_Task directions:_ Produce word for word the lines of the data below running from the one that has "2017-07: 8 -> 7" to the one that has "ConcEC, 2013-07-30: 0 -> 40", inclusive, and no others.

_Data provided:_
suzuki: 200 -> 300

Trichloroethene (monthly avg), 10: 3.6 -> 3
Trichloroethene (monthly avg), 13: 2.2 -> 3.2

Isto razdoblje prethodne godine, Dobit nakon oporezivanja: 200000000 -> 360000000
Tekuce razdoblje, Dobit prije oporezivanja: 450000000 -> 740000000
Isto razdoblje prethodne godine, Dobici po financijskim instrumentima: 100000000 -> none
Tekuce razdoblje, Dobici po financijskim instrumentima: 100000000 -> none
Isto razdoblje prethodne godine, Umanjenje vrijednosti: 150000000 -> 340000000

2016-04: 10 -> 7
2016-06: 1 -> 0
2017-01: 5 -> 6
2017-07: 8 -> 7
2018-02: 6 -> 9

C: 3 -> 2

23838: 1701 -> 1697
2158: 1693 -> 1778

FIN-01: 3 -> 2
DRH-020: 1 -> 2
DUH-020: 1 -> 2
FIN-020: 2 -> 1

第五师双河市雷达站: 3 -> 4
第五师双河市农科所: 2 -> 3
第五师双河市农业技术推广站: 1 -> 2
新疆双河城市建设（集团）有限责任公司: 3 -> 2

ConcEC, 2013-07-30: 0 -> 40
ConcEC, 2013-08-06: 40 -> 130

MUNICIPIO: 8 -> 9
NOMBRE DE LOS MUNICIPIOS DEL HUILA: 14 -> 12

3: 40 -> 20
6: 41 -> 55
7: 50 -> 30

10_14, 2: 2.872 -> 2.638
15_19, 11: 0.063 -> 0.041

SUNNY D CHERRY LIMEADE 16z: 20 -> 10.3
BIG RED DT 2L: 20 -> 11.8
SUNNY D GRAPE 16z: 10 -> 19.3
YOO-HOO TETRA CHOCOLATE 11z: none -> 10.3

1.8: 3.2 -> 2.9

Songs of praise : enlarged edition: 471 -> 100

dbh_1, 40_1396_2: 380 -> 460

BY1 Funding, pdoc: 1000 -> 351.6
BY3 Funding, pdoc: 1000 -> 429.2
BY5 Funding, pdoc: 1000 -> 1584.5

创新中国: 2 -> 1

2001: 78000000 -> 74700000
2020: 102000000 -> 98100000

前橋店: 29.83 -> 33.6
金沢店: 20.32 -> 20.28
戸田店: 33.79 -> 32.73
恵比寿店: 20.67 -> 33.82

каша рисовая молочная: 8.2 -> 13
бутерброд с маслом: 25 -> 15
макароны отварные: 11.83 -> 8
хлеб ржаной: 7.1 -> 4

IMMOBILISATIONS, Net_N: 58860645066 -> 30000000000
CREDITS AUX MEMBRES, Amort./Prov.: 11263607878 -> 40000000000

_The completed task:_
2017-07: 8 -> 7
2018-02: 6 -> 9

C: 3 -> 2

23838: 1701 -> 1697
2158: 1693 -> 1778

FIN-01: 3 -> 2
DRH-020: 1 -> 2
DUH-020: 1 -> 2
FIN-020: 2 -> 1

第五师双河市雷达站: 3 -> 4
第五师双河市农科所: 2 -> 3
第五师双河市农业技术推广站: 1 -> 2
新疆双河城市建设（集团）有限责任公司: 3 -> 2

ConcEC, 2013-07-30: 0 -> 40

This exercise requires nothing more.